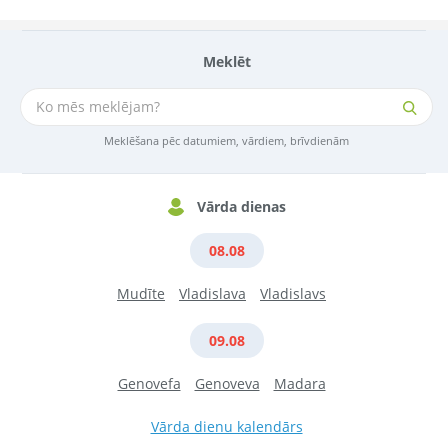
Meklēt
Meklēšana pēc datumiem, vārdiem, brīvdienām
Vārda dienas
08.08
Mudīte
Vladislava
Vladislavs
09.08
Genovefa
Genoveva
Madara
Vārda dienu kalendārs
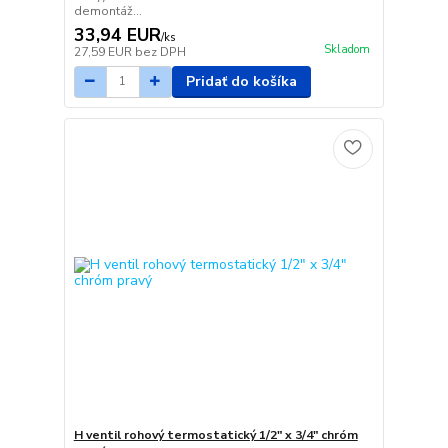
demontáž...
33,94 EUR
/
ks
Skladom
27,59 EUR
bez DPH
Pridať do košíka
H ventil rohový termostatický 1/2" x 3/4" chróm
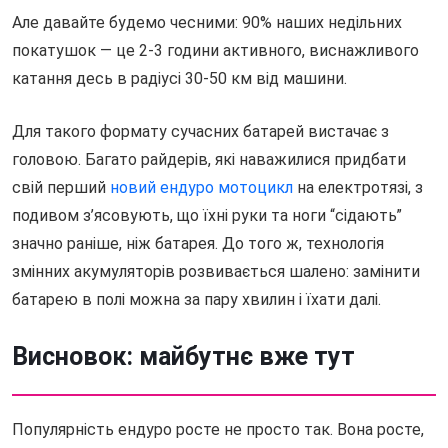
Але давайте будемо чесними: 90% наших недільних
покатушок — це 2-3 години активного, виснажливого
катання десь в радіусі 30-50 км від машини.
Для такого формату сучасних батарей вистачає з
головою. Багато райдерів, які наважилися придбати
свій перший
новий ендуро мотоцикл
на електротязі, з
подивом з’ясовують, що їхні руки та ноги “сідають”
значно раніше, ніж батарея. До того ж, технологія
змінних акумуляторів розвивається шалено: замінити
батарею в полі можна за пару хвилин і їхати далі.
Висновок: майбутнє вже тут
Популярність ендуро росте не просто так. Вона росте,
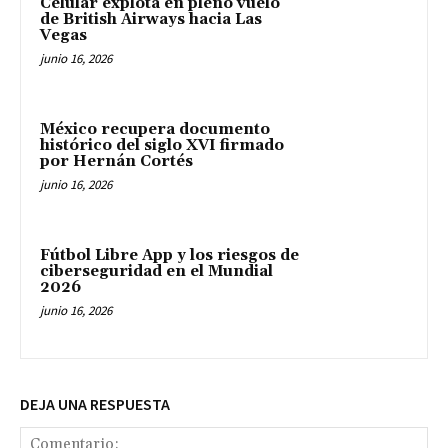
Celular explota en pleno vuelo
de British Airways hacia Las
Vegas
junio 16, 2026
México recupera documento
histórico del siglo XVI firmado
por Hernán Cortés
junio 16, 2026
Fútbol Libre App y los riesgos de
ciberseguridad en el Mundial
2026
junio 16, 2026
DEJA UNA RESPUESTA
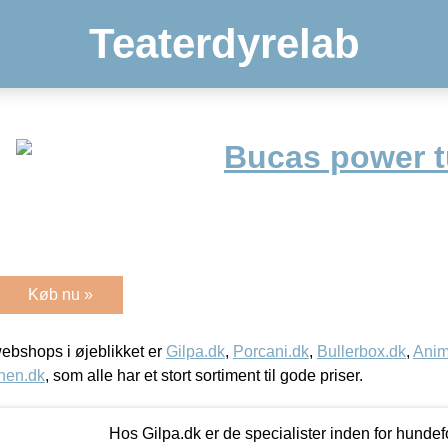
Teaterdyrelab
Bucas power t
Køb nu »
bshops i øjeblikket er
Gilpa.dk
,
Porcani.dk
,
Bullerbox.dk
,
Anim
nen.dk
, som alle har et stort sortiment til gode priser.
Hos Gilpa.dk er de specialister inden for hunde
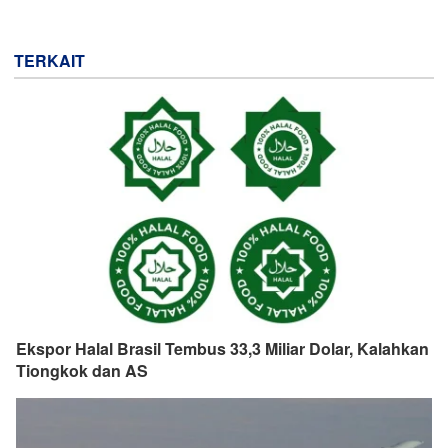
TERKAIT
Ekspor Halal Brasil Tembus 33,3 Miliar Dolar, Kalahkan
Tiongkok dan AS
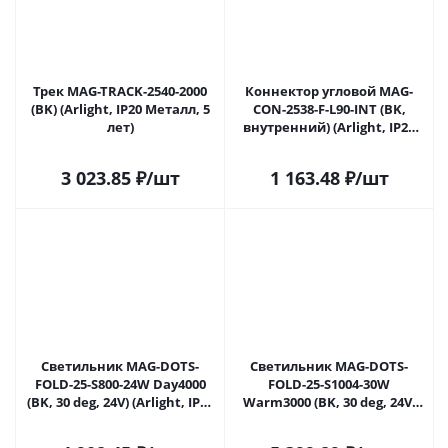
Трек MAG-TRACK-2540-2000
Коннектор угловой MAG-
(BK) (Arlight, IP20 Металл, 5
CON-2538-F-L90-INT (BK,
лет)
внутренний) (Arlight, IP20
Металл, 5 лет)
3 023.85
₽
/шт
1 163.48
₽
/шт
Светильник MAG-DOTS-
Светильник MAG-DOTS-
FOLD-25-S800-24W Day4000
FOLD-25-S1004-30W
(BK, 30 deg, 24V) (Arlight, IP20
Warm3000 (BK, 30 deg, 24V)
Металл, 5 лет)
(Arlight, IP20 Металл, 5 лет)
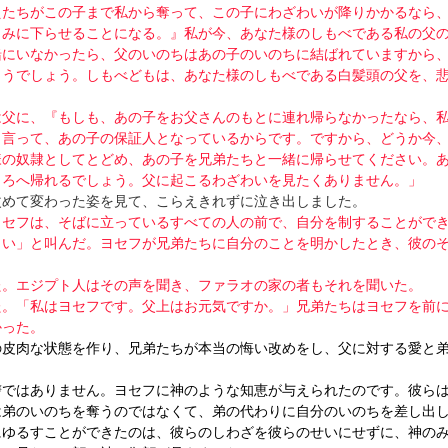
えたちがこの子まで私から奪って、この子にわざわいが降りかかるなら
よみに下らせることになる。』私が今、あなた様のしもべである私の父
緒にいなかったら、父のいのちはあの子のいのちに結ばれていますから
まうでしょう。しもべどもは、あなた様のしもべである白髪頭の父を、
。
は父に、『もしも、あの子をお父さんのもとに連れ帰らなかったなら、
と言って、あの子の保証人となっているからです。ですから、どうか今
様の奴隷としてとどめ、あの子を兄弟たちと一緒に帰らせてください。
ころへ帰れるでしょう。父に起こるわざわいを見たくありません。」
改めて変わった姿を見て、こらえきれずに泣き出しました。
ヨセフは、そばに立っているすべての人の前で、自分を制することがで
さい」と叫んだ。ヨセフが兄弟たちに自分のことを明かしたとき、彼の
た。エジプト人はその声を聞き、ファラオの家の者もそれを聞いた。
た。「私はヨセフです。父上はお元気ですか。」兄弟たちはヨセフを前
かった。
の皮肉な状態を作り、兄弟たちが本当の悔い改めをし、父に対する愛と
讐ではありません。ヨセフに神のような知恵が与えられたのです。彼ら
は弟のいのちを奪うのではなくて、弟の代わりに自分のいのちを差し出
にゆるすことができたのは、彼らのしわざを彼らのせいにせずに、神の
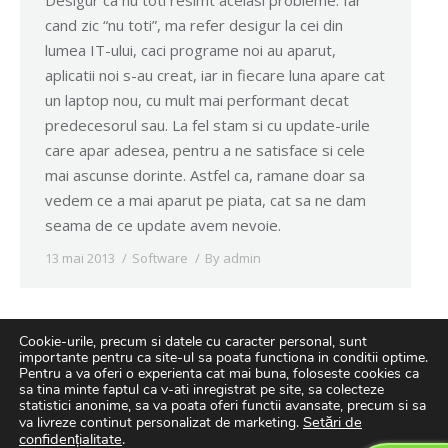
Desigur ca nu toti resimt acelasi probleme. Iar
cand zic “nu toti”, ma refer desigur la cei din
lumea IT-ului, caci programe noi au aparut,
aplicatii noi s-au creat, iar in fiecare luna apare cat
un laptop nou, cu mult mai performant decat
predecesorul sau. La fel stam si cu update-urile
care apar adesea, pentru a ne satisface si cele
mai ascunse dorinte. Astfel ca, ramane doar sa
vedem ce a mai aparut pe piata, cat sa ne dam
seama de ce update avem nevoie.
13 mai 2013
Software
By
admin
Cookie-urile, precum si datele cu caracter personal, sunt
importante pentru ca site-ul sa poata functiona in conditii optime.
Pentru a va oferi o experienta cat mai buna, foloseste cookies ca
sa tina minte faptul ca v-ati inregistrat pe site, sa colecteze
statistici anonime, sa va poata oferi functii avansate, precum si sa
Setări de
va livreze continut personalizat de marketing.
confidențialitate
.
----
## Goal of the exercise
Give the data above again, exactly, with every picture removed.

## Response to the exercise
Meklēt
Meklēšana pēc datumiem, vārdiem, brīvdienām
Vārda dienas
08.08
Mudīte
Vladislava
Vladislavs
09.08
Genovefa
Genoveva
Madara
Vārda dienu kalendārs
demontáž...
33,94 EUR
/
ks
Skladom
27,59 EUR
bez DPH
Pridať do košíka
H ventil rohový termostatický 1/2" x 3/4" chróm
Але давайте будемо чесними: 90% наших недільних
покатушок — це 2-3 години активного, виснажливого
катання десь в радіусі 30-50 км від машини.
Для такого формату сучасних батарей вистачає з
головою. Багато райдерів, які наважилися придбати
свій перший
новий ендуро мотоцикл
на електротязі, з
подивом з’ясовують, що їхні руки та ноги “сідають”
значно раніше, ніж батарея. До того ж, технологія
змінних акумуляторів розвивається шалено: замінити
батарею в полі можна за пару хвилин і їхати далі.
Висновок: майбутнє вже тут
Популярність ендуро росте не просто так. Вона росте,
Celular explota en pleno vuelo
de British Airways hacia Las
Vegas
junio 16, 2026
México recupera documento
histórico del siglo XVI firmado
por Hernán Cortés
junio 16, 2026
Fútbol Libre App y los riesgos de
ciberseguridad en el Mundial
2026
junio 16, 2026
DEJA UNA RESPUESTA
Teaterdyrelab
Bucas power t
Køb nu »
bshops i øjeblikket er
Gilpa.dk
,
Porcani.dk
,
Bullerbox.dk
,
Anim
nen.dk
, som alle har et stort sortiment til gode priser.
Hos Gilpa.dk er de specialister inden for hunde
TERKAIT
Ekspor Halal Brasil Tembus 33,3 Miliar Dolar, Kalahkan
Tiongkok dan AS
Трек MAG-TRACK-2540-2000
Коннектор угловой MAG-
(BK) (Arlight, IP20 Металл, 5
CON-2538-F-L90-INT (BK,
лет)
внутренний) (Arlight, IP20
Металл, 5 лет)
3 023.85
₽
/шт
1 163.48
₽
/шт
Светильник MAG-DOTS-
Светильник MAG-DOTS-
FOLD-25-S800-24W Day4000
FOLD-25-S1004-30W
(BK, 30 deg, 24V) (Arlight, IP20
Warm3000 (BK, 30 deg, 24V)
Металл, 5 лет)
(Arlight, IP20 Металл, 5 лет)
えたちがこの子まで私から奪って、この子にわざわいが降りかかるなら
よみに下らせることになる。』私が今、あなた様のしもべである私の父
緒にいなかったら、父のいのちはあの子のいのちに結ばれていますから
まうでしょう。しもべどもは、あなた様のしもべである白髪頭の父を、
。
は父に、『もしも、あの子をお父さんのもとに連れ帰らなかったなら、
と言って、あの子の保証人となっているからです。ですから、どうか今
様の奴隷としてとどめ、あの子を兄弟たちと一緒に帰らせてください。
ころへ帰れるでしょう。父に起こるわざわいを見たくありません。」
改めて変わった姿を見て、こらえきれずに泣き出しました。
ヨセフは、そばに立っているすべての人の前で、自分を制することがで
さい」と叫んだ。ヨセフが兄弟たちに自分のことを明かしたとき、彼の
た。エジプト人はその声を聞き、ファラオの家の者もそれを聞いた。
た。「私はヨセフです。父上はお元気ですか。」兄弟たちはヨセフを前
かった。
の皮肉な状態を作り、兄弟たちが本当の悔い改めをし、父に対する愛と
讐ではありません。ヨセフに神のような知恵が与えられたのです。彼ら
は弟のいのちを奪うのではなくて、弟の代わりに自分のいのちを差し出
にゆるすことができたのは、彼らのしわざを彼らのせいにせずに、神の
Desigur ca nu toti resimt acelasi probleme. Iar
cand zic “nu toti”, ma refer desigur la cei din
lumea IT-ului, caci programe noi au aparut,
aplicatii noi s-au creat, iar in fiecare luna apare cat
un laptop nou, cu mult mai performant decat
predecesorul sau. La fel stam si cu update-urile
care apar adesea, pentru a ne satisface si cele
mai ascunse dorinte. Astfel ca, ramane doar sa
vedem ce a mai aparut pe piata, cat sa ne dam
seama de ce update avem nevoie.
13 mai 2013
Software
By
admin
Cookie-urile, precum si datele cu caracter personal, sunt
importante pentru ca site-ul sa poata functiona in conditii optime.
Pentru a va oferi o experienta cat mai buna, foloseste cookies ca
sa tina minte faptul ca v-ati inregistrat pe site, sa colecteze
statistici anonime, sa va poata oferi functii avansate, precum si sa
Setări de
va livreze continut personalizat de marketing.
confidențialitate
.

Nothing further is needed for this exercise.